Thursday.—Five weeks ago, when Declaration of War with Germany boomed across Europe, Premier asked the Commons to sanction increase of Army by half-a-million men. Reply enthusiastically affirmative. To-day comes down again and, like a young person who shall here be nameless, "asks for more."
National response to recruitment of first batch most gratifying. Save 60,000 men the half-million already enrolled. At present rate of progress another couple of days or so will see number completed. Meanwhile Premier asks for another half-million.

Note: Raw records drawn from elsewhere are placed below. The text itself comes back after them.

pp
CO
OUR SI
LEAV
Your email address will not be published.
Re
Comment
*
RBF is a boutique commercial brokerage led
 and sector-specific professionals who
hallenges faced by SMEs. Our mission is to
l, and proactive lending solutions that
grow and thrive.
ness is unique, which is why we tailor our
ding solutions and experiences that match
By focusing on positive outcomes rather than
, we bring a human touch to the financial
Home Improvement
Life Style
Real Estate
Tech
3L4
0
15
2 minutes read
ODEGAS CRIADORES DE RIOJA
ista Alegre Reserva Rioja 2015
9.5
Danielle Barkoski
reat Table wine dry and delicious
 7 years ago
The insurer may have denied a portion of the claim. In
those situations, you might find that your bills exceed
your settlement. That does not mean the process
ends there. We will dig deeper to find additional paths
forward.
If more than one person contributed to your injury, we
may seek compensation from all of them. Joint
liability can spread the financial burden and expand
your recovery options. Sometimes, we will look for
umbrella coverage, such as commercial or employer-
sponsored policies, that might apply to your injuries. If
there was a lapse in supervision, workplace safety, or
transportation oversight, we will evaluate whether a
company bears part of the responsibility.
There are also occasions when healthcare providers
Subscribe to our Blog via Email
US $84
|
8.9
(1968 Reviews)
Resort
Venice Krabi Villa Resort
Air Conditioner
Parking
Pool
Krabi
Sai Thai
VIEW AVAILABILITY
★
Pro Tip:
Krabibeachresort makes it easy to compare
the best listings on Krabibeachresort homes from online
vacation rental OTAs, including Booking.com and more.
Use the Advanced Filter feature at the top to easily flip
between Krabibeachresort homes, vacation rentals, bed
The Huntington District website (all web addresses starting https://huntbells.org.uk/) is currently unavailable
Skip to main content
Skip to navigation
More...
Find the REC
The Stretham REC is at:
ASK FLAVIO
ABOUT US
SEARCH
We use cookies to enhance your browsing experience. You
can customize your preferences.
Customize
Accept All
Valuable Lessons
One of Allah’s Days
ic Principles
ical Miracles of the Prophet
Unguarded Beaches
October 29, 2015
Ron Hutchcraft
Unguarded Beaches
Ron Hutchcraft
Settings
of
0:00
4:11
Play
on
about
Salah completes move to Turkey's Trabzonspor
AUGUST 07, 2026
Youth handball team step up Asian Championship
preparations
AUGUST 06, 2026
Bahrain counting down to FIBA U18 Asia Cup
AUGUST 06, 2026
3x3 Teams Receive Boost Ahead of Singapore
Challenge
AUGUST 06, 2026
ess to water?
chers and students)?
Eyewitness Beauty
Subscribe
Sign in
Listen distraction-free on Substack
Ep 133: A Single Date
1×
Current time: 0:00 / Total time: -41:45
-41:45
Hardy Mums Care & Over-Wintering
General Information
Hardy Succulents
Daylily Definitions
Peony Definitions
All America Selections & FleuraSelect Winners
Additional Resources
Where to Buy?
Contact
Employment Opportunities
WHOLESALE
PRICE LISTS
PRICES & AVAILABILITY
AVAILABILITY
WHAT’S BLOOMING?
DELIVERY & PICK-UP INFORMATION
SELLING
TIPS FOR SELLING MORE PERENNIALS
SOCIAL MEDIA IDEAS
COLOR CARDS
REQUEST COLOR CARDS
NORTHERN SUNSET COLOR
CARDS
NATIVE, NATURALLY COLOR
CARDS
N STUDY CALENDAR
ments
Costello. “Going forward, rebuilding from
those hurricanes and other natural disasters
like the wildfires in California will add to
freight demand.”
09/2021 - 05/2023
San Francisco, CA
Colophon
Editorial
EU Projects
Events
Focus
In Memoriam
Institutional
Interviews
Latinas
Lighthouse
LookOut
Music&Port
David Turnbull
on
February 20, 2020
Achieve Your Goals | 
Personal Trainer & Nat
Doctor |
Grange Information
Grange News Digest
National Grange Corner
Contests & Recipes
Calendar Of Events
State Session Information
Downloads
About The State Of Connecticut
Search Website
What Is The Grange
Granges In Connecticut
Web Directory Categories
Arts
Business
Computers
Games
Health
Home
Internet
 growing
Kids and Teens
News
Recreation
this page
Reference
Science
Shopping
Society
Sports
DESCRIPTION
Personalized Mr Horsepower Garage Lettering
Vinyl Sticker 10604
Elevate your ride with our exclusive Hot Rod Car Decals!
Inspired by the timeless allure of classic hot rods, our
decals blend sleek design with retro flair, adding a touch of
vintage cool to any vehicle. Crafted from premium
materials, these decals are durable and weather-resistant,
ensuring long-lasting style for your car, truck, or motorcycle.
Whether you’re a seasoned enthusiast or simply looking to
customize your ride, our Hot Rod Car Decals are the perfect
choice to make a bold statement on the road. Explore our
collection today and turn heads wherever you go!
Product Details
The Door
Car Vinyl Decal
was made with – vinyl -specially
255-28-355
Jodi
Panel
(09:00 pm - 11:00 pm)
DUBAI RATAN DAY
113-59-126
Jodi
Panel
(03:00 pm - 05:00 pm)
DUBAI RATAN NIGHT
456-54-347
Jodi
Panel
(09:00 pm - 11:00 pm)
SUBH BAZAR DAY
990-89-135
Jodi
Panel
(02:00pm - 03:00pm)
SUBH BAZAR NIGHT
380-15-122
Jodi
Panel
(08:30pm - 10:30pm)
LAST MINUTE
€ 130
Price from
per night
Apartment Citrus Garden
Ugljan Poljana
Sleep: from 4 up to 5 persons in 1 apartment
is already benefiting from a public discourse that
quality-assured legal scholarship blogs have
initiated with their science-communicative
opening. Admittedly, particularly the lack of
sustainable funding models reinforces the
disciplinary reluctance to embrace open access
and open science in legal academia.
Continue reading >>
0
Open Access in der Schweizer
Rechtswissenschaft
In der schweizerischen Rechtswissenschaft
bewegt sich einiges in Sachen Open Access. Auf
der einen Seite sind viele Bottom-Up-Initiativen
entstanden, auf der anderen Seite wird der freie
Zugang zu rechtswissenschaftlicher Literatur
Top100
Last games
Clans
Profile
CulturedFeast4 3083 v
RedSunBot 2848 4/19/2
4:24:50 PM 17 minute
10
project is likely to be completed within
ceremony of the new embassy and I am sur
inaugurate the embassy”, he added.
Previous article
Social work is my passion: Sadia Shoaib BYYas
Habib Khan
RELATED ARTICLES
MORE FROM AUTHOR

These forthcoming, and in present mood of nation there is no doubt on subject, "We shall be in a position," he added, "to put something like 1,200,000 men in the field," a sight that would make Wellington, not to mention Marlborough, stare.
With that patriotic zeal that has marked attitude of Opposition since war began Bonar Law warmly supported proposal. Vote agreed to without debate or division.
Business done.—Having voted additional half-million men for Army, House adjourned till Monday.
AT THE PLAY.
"Bluff King Hal."
The arrangements for the production of Mr. Louis Parker's pageant-comedy had of course been made long before war was contemplated. The completion of Mr. Bourchier's beard in itself points to a comparatively remote date for the play's inception. Certainly there is nothing very apposite in its theme at the present juncture; for Harry of England, suffering from the gout, blustering into a sixth marriage, and haunted by the ghosts of four dead wives and the wraith of the sole survivor, is not a figure precisely calculated to inspire patriotic fervour. Still, the circumstances of the play are sufficiently national, and it should serve well enough as a permissible distraction for non-combatants.
You need not be terrified by the complexity of the cast, which consists of twenty prominent characters, twenty-four in smaller type, four ghosts and a wraith, and a sprinkling of nameless "halberdiers, huntsmen, minstrels, servitors, etc." (The soldier-supers—a type not to be confused with the super-soldier—were a very scratch lot; and I must hope that this defect was due to the enlistment of the more martial spirits in the profession.) The history of the period is made easy for all intelligences, and the relations of Katharine Parr with her lover, Sir Thomas Seymour, furnish a clear thread of human interest.